As my stalwart parish bulletin readers know, I use the social media to inspire, to inform, and to entertain, and to seek the same from others. My favorite podcast is “Clerically Speaking,” with two younger priests talking about whatever you might imagine. In one of their features, they report quality Twitter content.

One such presence, Father Joseph Krupp (@joeinblack), recently said this: “I’m getting calls and visits from people who want to convince me to preach in support of Biden or Trump. I’m using the opportunity to ask for help feeding the poor. No one has said yes yet. If we were as passionate about Jesus as we are about our candidate, it would change the world.”

Helping the poor is an aspect of parish life we cannot ignore. Now, it doesn’t have to happen on our campus for “the parish” to be doing it. When you help at home or somewhere else, keep in mind, that’s “the parish” helping the poor. Spiritual poverty matters alongside material poverty. All those works of mercy glorify God and help their intended recipients.

I haven’t preached much on abortion, at least directly, but over the years I have counseled women and men who were involved in abortions and have repented. Those conversations have changed me as a human being and as a priest. They show me how central mercy is: God’s love bringing great good from great evil. The number of innocent lives affected, inside and outside the womb, cries out for greater awareness, acceptance, and action upon this truth.

I cannot understand how a politician can support unmitigated access to abortion or constrain citizens to pay for it. I further cannot understand how a politician might neglect the various fearsome conditions that encourage abortion. That leaves this voter in the lurch.

Our “consumer culture” has long formed us to use people and love things, when the Gospel would form us to love people and use things. We can speak of Jesus as “healer of nations” because He first healed people. People fed with the Eucharist must feed others spiritually and materially so those people can be strengthened to make good choices. Starving each other with empty or corrupt talk is no political path, nor should it fly within families.

Political involvement is good, but we must be cautious, especially in these days, to avoid a certain cult of political figures.

Don’t be deceived into thinking “the right person” will prevent everything from falling apart. Because of the fall of the human person, everything in this world is going to fall apart, as if by design.

Don’t invest all of you, especially the worst of you, in candidates and parties engineered to disappoint.

The political change we seek, like personal conversion, begins at home, with concrete service. Legislation and jurisprudence matter, yes, but concrete service is closer to you than the White House, Capitol Hill or Supreme Court. When Pope St. John Paul II spoke of a Culture of Life, he intended Catholics to be Catholics, people of good will to be such, by equipping mothers and fathers and children concretely as we alone can.

One more Tweet: Brother Simon, OSB (@monksimonosb), quoting a fellow Benedictine: “Until you are convinced that prayer is the best use of your time, you will not find time for prayer.”

I must consider my personal relationship with God in prayer the most reliable place where God works.

Recall this weekend is World Mission Sunday.

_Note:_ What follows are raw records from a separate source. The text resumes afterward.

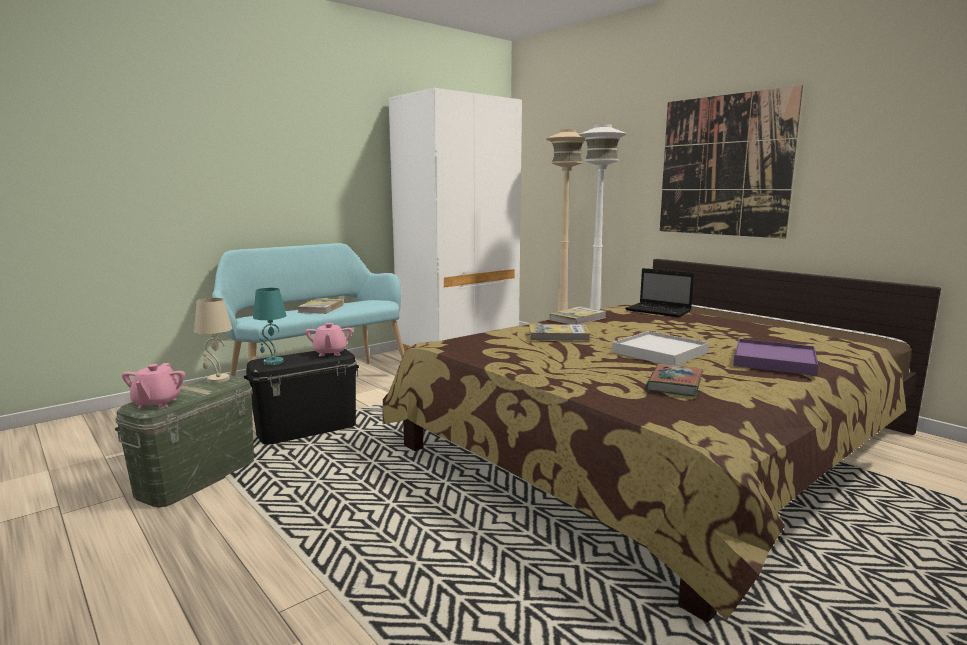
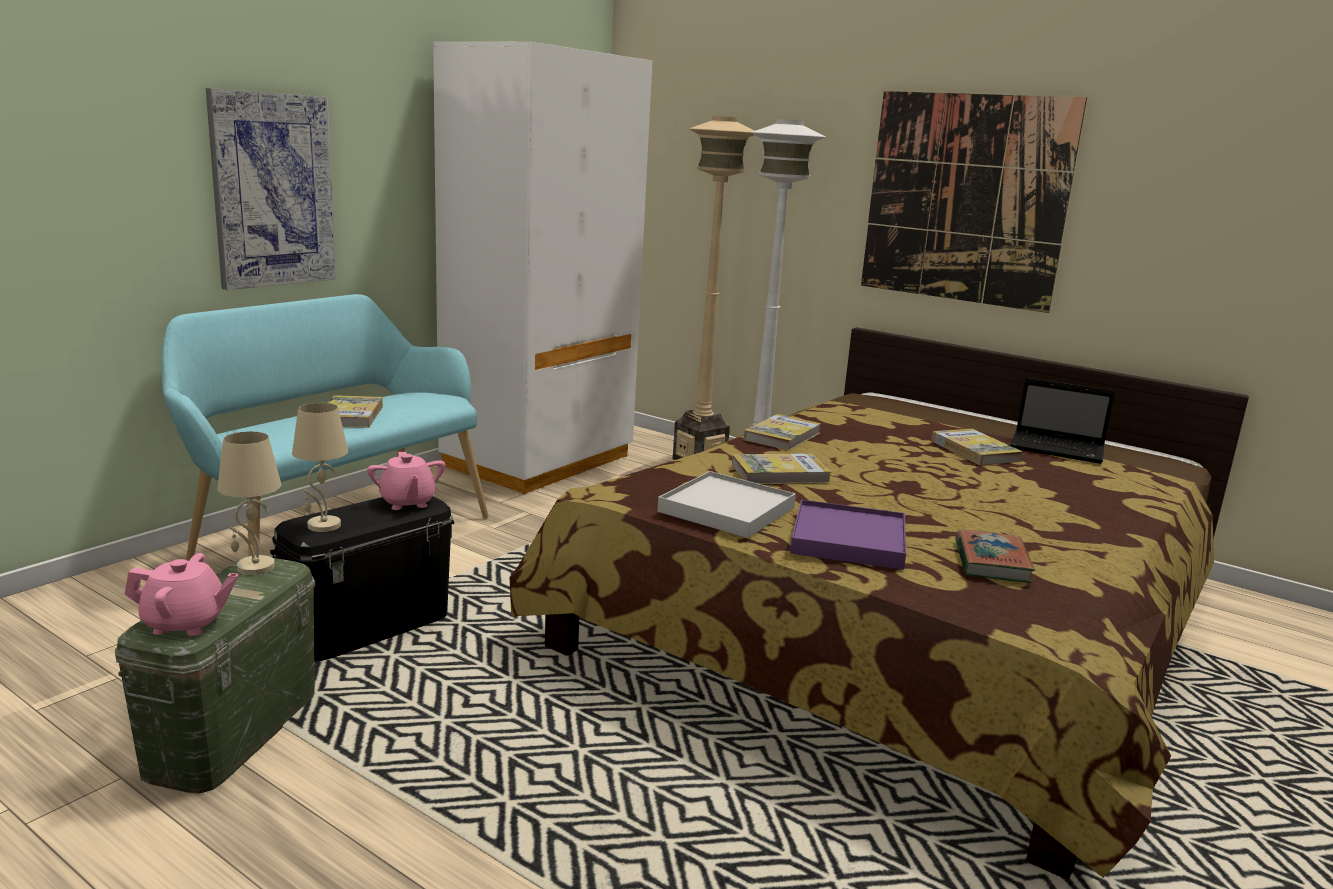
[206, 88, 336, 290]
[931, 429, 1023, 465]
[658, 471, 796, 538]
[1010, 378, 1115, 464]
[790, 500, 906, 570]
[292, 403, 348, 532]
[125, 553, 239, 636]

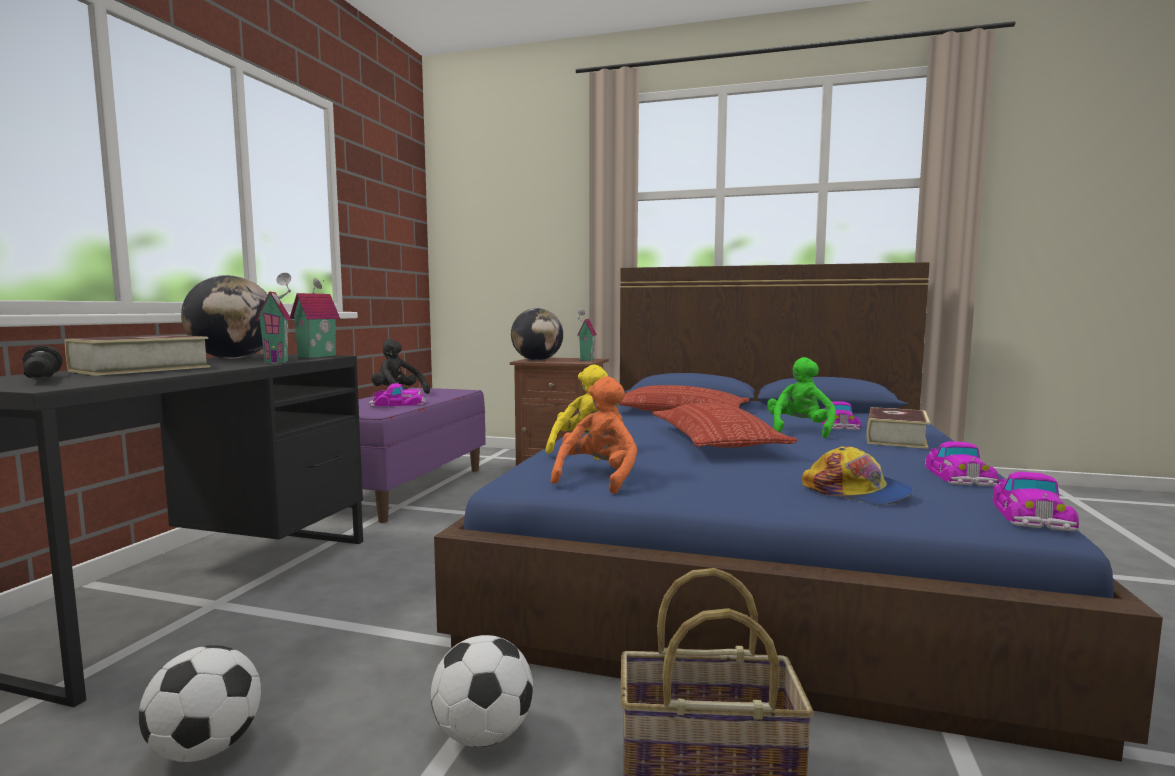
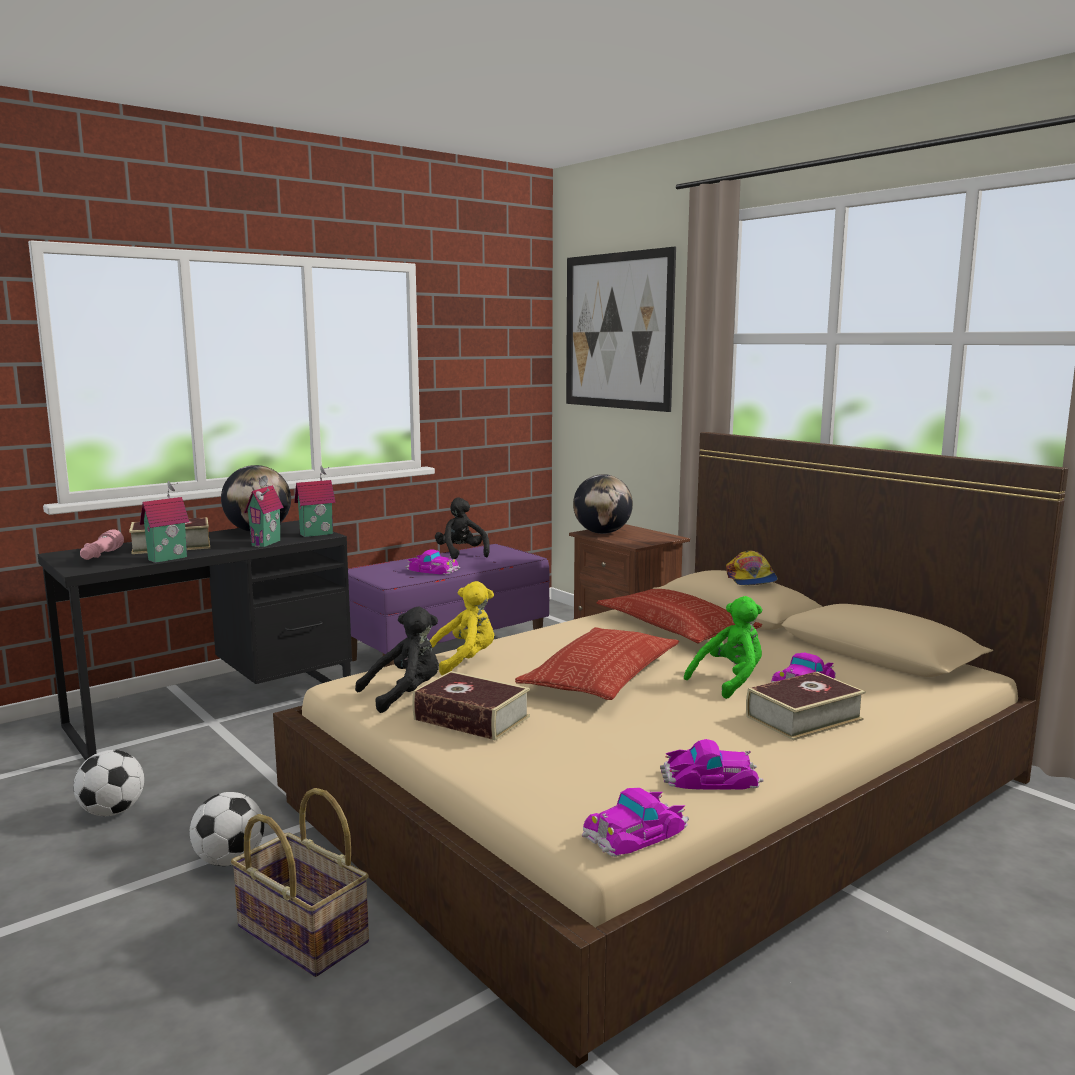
[413, 671, 530, 740]
[566, 247, 676, 412]
[140, 481, 189, 563]
[726, 551, 778, 586]
[80, 529, 124, 560]
[273, 432, 1068, 1068]
[355, 607, 439, 713]
[660, 739, 764, 790]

On Oct. 1 we celebrated St. Therese of Lisieux, co-patroness of the missions, who from the age of 14 to her death 10 years later never left her convent. You get that? The missions, sustained by the prayers of an immobile mover of hearts.

Despite whatever happens in this election, whatever part you or I might choose to take in it, remember: God is in control. And you and I, do best to be available to Him as locally as possible in prayer and service, surrendering the control we’d like to have over the particulars.

Much of the structure and some of the content of this homily came from my listening to Episode 114 of “Clerically Speaking,” which I humbly yet forcefully recommend to your open ears.